- Extracted text
When I first found Hiram, I thought he was a very bitter man in his old age.  At this point, after looking at his children, I see he was a very generous man.  His children and grandchildren were welcome in his home until his death. 


Hiram Kellogg had 10 children with his wife Catherine (Shook)  Kellogg.  They were married on September 16th 1821 in Sandy Township Stark county. 





  He was 26 years old she was 18 years old their first children were James, William, Christina, and Mary Ann.  These four were born in Sandy Township proven by both the 1830 census and Hiram's will. 


 Somewhere between 1830 and 1850, Hiram purchased Land in Washington township in Columbia County.  In 1850 a map locates the property near the south east corner of the township.  It is near Salineville.
In   the 1850 census, Mary is still living with them but also Olivia, ALISHA, George, David, and Cyrus. 


In the 1860 census, Carolyn is mentioned, but she is not mentioned in Hiram's will. 

In many of the census, ALISHA is masculinized into Elisha, and marked as male.  This is corrected in Hiram's will.



*James moved to Texas after marrying Elizabeth Frye in Illinois.  Their children were William, Joseph, Mary, Stephen, Molly, and John.

*William is noted in Hiram's will to be last found in Illinois.

- Task brief
Reproduce verbatim the part of the passage on Hiram Kellogg's family that begins at the words "In   the 1850" and stops after the words "corrected in Hiram's will.". The data that comes next is separate material and has no connection to the passage on Hiram Kellogg's family.

- Dataset

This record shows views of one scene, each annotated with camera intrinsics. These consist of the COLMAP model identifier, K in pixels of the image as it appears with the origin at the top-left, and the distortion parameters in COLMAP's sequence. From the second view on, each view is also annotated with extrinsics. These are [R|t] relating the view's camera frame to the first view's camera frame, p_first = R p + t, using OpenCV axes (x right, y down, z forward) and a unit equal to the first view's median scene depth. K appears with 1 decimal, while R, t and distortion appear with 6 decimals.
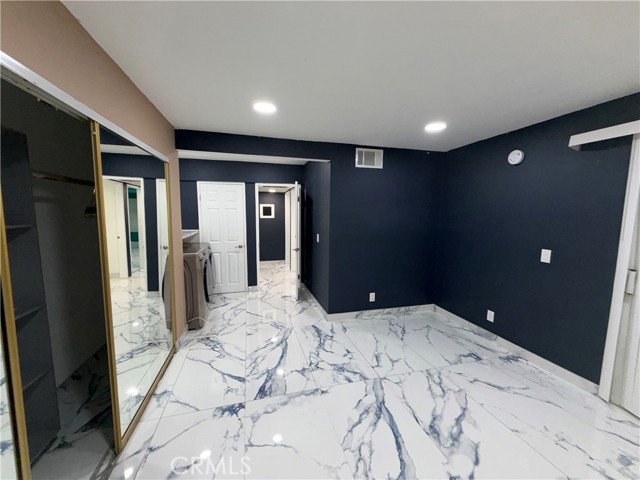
lens RADIAL K [[258.3, 0, 319.4], [0, 258.3, 238.5], [0, 0, 1]] dist [-0.010095, 0.000855]
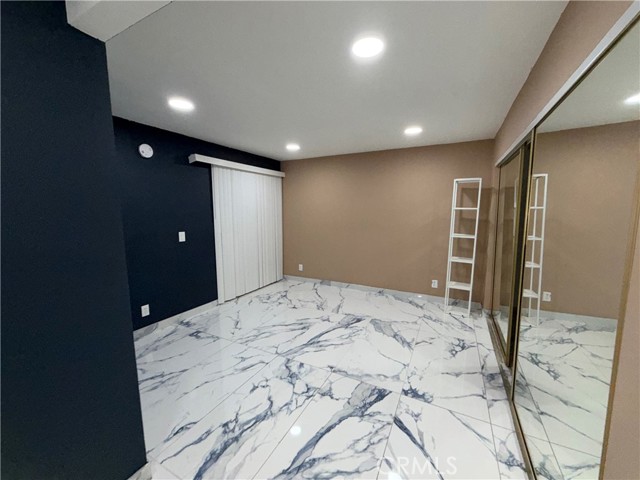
lens RADIAL K [[258.3, 0, 321.1], [0, 258.3, 238.2], [0, 0, 1]] dist [-0.010095, 0.000855]
pose [[-0.740035, -0.081429, 0.667620, -0.574348], [0.061816, 0.980207, 0.188076, -0.136766], [-0.669721, 0.180452, -0.720354, 1.543607]]
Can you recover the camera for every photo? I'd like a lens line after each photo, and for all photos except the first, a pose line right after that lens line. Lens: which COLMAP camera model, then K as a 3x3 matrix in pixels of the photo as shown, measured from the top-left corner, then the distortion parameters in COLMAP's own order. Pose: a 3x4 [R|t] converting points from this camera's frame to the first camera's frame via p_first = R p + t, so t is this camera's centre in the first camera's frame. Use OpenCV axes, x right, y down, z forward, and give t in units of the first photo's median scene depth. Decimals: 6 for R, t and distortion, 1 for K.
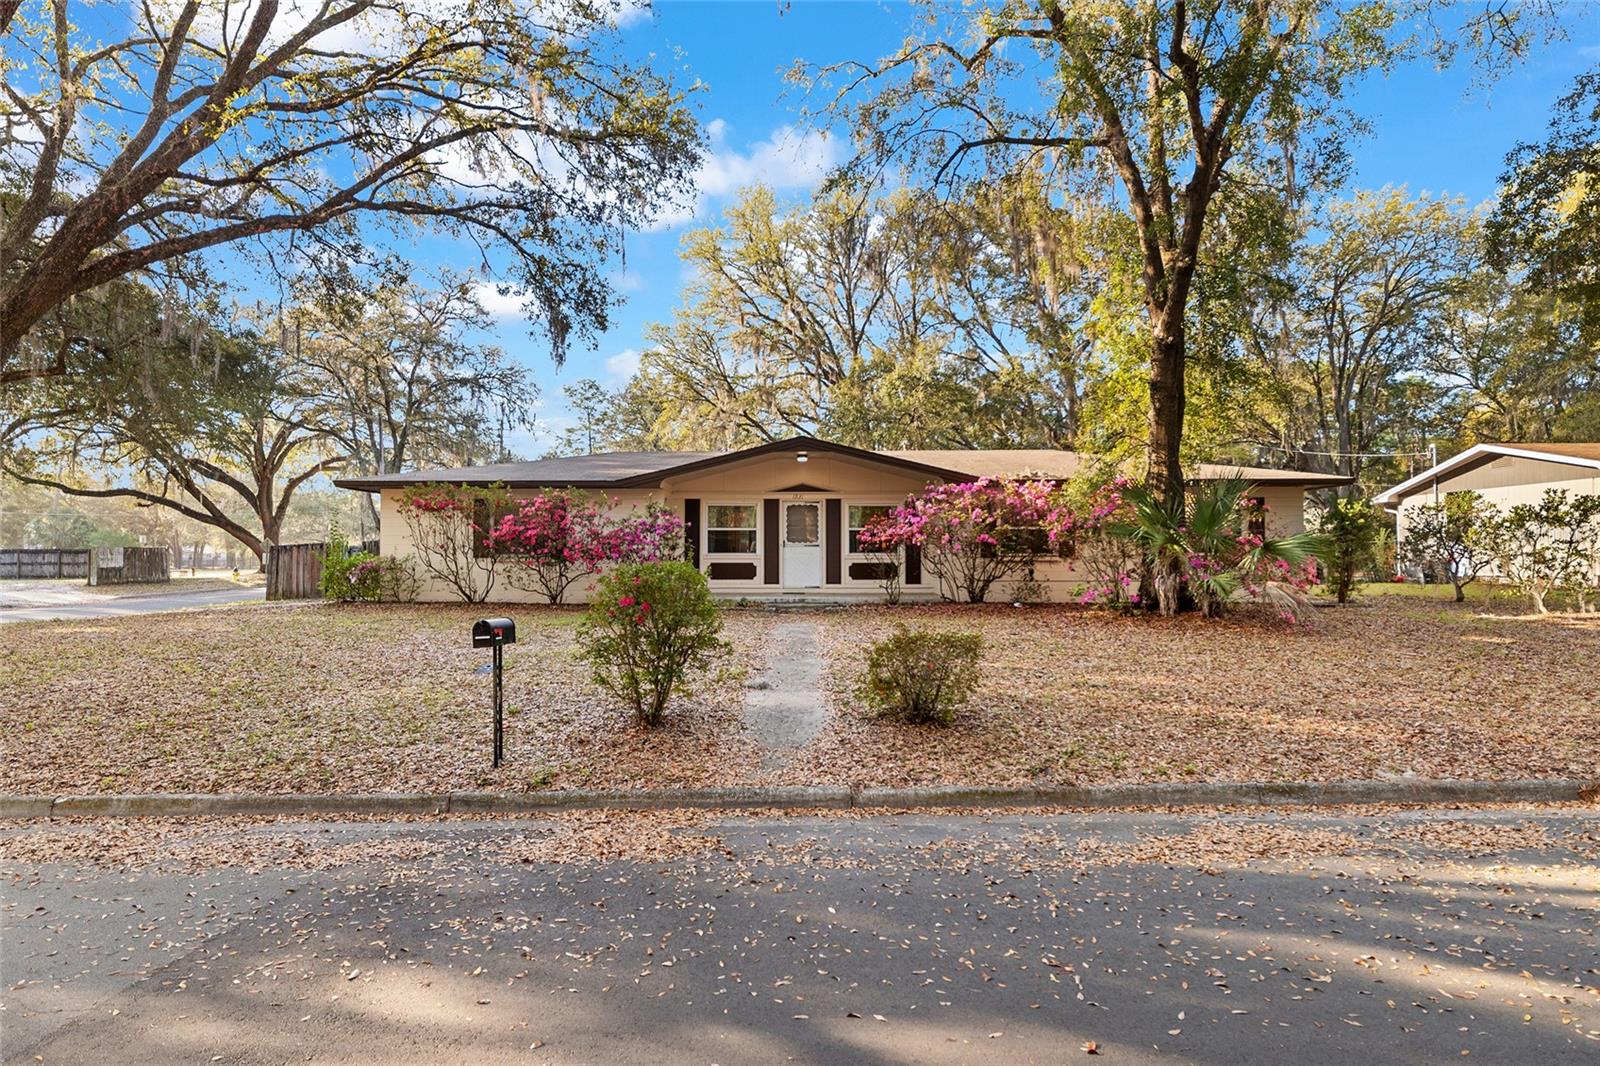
lens RADIAL K [[820.4, 0, 803.4], [0, 820.4, 542.5], [0, 0, 1]] dist [0.000830, 0.000169]
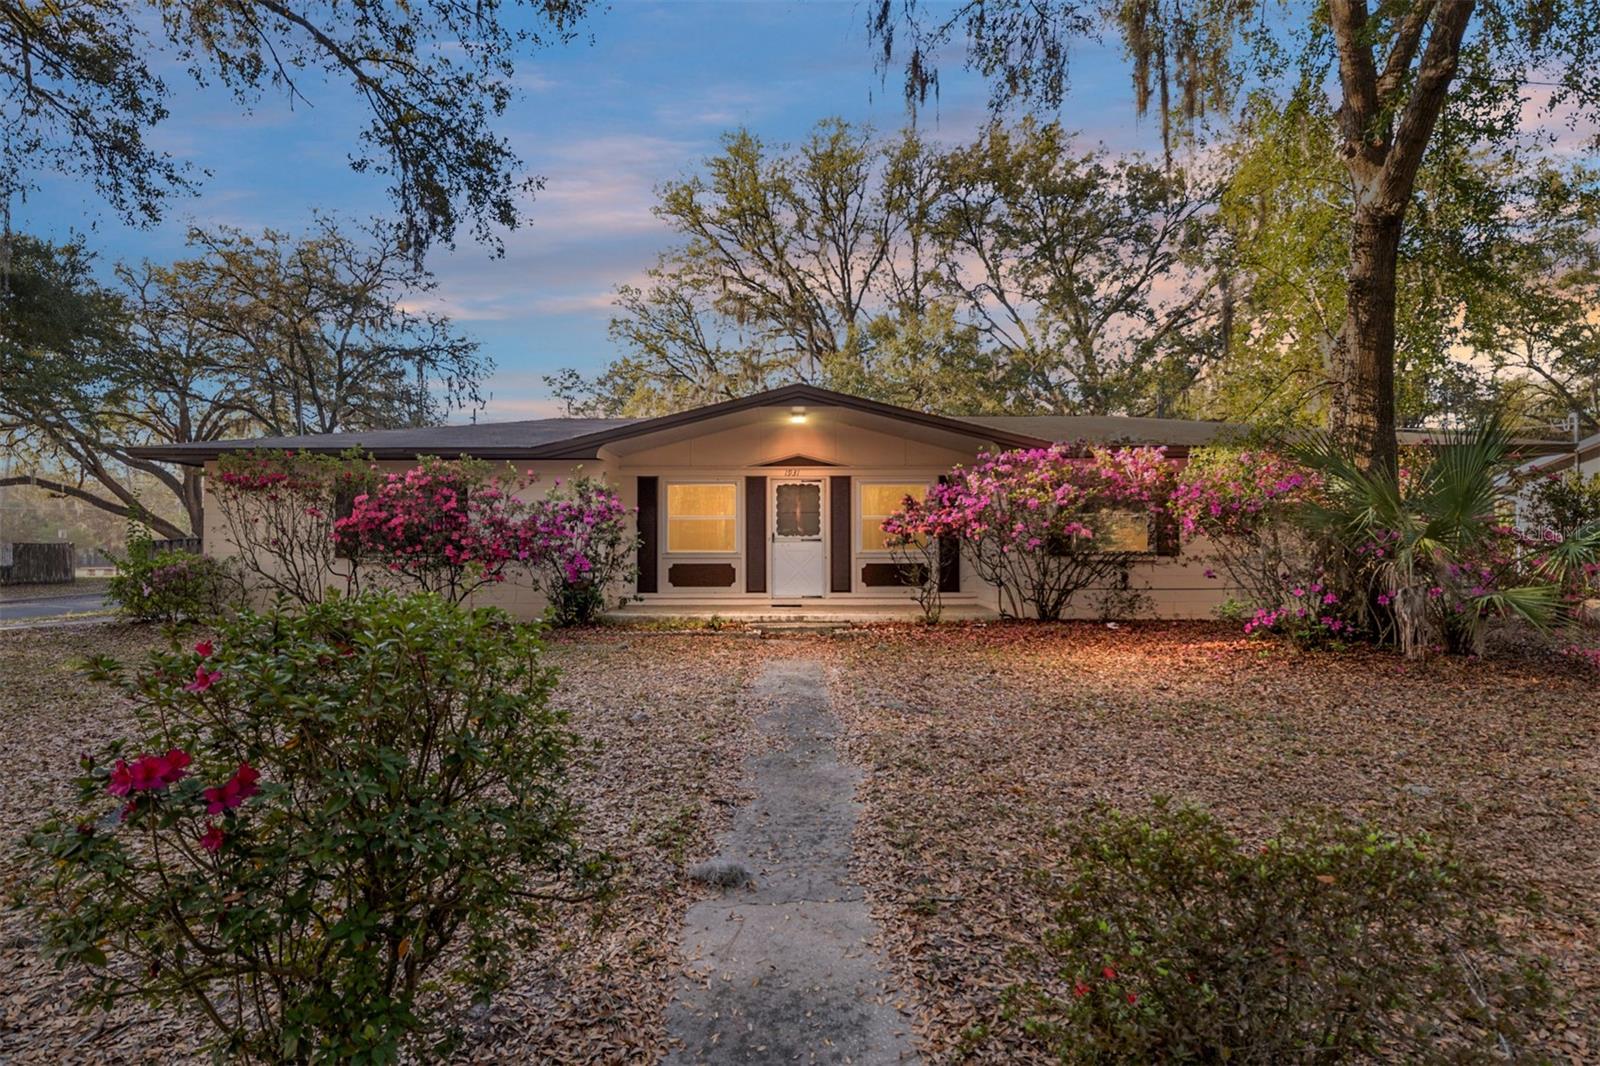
lens RADIAL K [[820.4, 0, 796.1], [0, 820.4, 530.1], [0, 0, 1]] dist [0.000830, 0.000169]
pose [[0.999974, -0.001624, 0.007000, -0.007895], [0.001678, 0.999969, -0.007658, 0.000522], [-0.006987, 0.007669, 0.999946, 0.255967]]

- Task result
In   the 1850 census, Mary is still living with them but also Olivia, ALISHA, George, David, and Cyrus. 


In the 1860 census, Carolyn is mentioned, but she is not mentioned in Hiram's will. 

In many of the census, ALISHA is masculinized into Elisha, and marked as male.  This is corrected in Hiram's will.